» DIRECTIONS FOR THIS TASK
Please print each entry below exactly as it reads.

» INPUT
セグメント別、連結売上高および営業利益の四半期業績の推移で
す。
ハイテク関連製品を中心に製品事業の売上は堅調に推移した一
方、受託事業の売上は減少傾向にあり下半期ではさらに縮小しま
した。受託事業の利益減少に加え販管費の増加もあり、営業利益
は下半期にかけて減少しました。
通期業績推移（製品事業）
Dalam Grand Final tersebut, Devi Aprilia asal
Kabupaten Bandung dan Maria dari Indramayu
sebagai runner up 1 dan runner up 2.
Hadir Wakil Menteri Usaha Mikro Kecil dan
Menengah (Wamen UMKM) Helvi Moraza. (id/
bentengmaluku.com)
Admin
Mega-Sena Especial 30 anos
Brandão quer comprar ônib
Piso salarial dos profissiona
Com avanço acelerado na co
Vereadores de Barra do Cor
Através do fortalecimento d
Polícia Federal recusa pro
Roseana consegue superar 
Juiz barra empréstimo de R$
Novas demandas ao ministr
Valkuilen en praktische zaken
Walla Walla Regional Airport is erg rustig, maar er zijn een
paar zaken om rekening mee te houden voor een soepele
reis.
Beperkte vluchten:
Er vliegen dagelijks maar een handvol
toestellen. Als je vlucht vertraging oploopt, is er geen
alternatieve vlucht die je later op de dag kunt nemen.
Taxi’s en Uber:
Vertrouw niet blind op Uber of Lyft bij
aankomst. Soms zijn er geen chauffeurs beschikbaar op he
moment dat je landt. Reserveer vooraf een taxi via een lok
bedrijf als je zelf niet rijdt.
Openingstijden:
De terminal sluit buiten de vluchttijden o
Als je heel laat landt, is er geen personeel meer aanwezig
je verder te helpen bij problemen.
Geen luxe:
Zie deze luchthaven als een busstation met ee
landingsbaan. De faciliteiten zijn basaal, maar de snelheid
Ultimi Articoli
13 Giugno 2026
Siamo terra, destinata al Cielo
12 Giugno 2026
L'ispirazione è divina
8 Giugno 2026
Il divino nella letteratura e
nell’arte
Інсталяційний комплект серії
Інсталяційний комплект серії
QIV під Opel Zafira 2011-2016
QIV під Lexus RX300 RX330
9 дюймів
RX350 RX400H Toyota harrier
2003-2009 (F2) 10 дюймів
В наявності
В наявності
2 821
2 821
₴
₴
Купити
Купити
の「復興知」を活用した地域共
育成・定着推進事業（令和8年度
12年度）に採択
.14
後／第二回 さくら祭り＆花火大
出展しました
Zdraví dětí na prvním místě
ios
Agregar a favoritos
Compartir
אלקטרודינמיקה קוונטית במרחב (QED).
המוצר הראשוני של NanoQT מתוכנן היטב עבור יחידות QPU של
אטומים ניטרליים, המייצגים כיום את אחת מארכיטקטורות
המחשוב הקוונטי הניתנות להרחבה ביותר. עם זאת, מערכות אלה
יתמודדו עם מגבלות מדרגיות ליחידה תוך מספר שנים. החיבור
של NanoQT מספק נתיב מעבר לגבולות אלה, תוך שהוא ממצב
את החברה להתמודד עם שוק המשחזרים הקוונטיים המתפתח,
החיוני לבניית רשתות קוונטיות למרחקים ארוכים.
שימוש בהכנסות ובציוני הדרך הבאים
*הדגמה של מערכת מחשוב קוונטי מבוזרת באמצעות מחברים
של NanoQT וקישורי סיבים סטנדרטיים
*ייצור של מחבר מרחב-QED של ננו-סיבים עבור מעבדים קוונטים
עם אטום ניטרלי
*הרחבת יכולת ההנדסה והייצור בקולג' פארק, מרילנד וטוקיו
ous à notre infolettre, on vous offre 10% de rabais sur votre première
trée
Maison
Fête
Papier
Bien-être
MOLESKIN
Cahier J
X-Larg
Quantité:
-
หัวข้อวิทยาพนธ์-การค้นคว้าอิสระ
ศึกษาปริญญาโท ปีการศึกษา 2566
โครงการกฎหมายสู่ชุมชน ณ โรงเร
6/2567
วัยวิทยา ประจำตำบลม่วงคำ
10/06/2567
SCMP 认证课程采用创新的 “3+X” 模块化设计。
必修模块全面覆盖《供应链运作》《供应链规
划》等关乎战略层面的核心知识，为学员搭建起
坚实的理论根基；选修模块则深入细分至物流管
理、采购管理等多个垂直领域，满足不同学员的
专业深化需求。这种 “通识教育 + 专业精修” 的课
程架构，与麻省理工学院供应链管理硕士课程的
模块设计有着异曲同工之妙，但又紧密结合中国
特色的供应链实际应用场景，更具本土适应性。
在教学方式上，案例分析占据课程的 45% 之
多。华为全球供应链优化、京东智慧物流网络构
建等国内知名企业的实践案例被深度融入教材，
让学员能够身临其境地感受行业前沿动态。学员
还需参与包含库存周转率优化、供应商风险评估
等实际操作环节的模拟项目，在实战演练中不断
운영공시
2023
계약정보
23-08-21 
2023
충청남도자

» ANSWER FOR THE TASK
セグメント別、連結売上高および営業利益の四半期業績の推移で
す。
ハイテク関連製品を中心に製品事業の売上は堅調に推移した一
方、受託事業の売上は減少傾向にあり下半期ではさらに縮小しま
した。受託事業の利益減少に加え販管費の増加もあり、営業利益
は下半期にかけて減少しました。
通期業績推移（製品事業）
Dalam Grand Final tersebut, Devi Aprilia asal
Kabupaten Bandung dan Maria dari Indramayu
sebagai runner up 1 dan runner up 2.
Hadir Wakil Menteri Usaha Mikro Kecil dan
Menengah (Wamen UMKM) Helvi Moraza. (id/
bentengmaluku.com)
Admin
Mega-Sena Especial 30 anos
Brandão quer comprar ônib
Piso salarial dos profissiona
Com avanço acelerado na co
Vereadores de Barra do Cor
Através do fortalecimento d
Polícia Federal recusa pro
Roseana consegue superar 
Juiz barra empréstimo de R$
Novas demandas ao ministr
Valkuilen en praktische zaken
Walla Walla Regional Airport is erg rustig, maar er zijn een
paar zaken om rekening mee te houden voor een soepele
reis.
Beperkte vluchten:
Er vliegen dagelijks maar een handvol
toestellen. Als je vlucht vertraging oploopt, is er geen
alternatieve vlucht die je later op de dag kunt nemen.
Taxi’s en Uber:
Vertrouw niet blind op Uber of Lyft bij
aankomst. Soms zijn er geen chauffeurs beschikbaar op he
moment dat je landt. Reserveer vooraf een taxi via een lok
bedrijf als je zelf niet rijdt.
Openingstijden:
De terminal sluit buiten de vluchttijden o
Als je heel laat landt, is er geen personeel meer aanwezig
je verder te helpen bij problemen.
Geen luxe:
Zie deze luchthaven als een busstation met ee
landingsbaan. De faciliteiten zijn basaal, maar de snelheid
Ultimi Articoli
13 Giugno 2026
Siamo terra, destinata al Cielo
12 Giugno 2026
L'ispirazione è divina
8 Giugno 2026
Il divino nella letteratura e
nell’arte
Інсталяційний комплект серії
Інсталяційний комплект серії
QIV під Opel Zafira 2011-2016
QIV під Lexus RX300 RX330
9 дюймів
RX350 RX400H Toyota harrier
2003-2009 (F2) 10 дюймів
В наявності
В наявності
2 821
2 821
₴
₴
Купити
Купити
の「復興知」を活用した地域共
育成・定着推進事業（令和8年度
12年度）に採択
.14
後／第二回 さくら祭り＆花火大
出展しました
Zdraví dětí na prvním místě
ios
Agregar a favoritos
Compartir
אלקטרודינמיקה קוונטית במרחב (QED).
המוצר הראשוני של NanoQT מתוכנן היטב עבור יחידות QPU של
אטומים ניטרליים, המייצגים כיום את אחת מארכיטקטורות
המחשוב הקוונטי הניתנות להרחבה ביותר. עם זאת, מערכות אלה
יתמודדו עם מגבלות מדרגיות ליחידה תוך מספר שנים. החיבור
של NanoQT מספק נתיב מעבר לגבולות אלה, תוך שהוא ממצב
את החברה להתמודד עם שוק המשחזרים הקוונטיים המתפתח,
החיוני לבניית רשתות קוונטיות למרחקים ארוכים.
שימוש בהכנסות ובציוני הדרך הבאים
*הדגמה של מערכת מחשוב קוונטי מבוזרת באמצעות מחברים
של NanoQT וקישורי סיבים סטנדרטיים
*ייצור של מחבר מרחב-QED של ננו-סיבים עבור מעבדים קוונטים
עם אטום ניטרלי
*הרחבת יכולת ההנדסה והייצור בקולג' פארק, מרילנד וטוקיו
ous à notre infolettre, on vous offre 10% de rabais sur votre première
trée
Maison
Fête
Papier
Bien-être
MOLESKIN
Cahier J
X-Larg
Quantité:
-
หัวข้อวิทยาพนธ์-การค้นคว้าอิสระ
ศึกษาปริญญาโท ปีการศึกษา 2566
โครงการกฎหมายสู่ชุมชน ณ โรงเร
6/2567
วัยวิทยา ประจำตำบลม่วงคำ
10/06/2567
SCMP 认证课程采用创新的 “3+X” 模块化设计。
必修模块全面覆盖《供应链运作》《供应链规
划》等关乎战略层面的核心知识，为学员搭建起
坚实的理论根基；选修模块则深入细分至物流管
理、采购管理等多个垂直领域，满足不同学员的
专业深化需求。这种 “通识教育 + 专业精修” 的课
程架构，与麻省理工学院供应链管理硕士课程的
模块设计有着异曲同工之妙，但又紧密结合中国
特色的供应链实际应用场景，更具本土适应性。
在教学方式上，案例分析占据课程的 45% 之
多。华为全球供应链优化、京东智慧物流网络构
建等国内知名企业的实践案例被深度融入教材，
让学员能够身临其境地感受行业前沿动态。学员
还需参与包含库存周转率优化、供应商风险评估
等实际操作环节的模拟项目，在实战演练中不断
운영공시
2023
계약정보
23-08-21 
2023
충청남도자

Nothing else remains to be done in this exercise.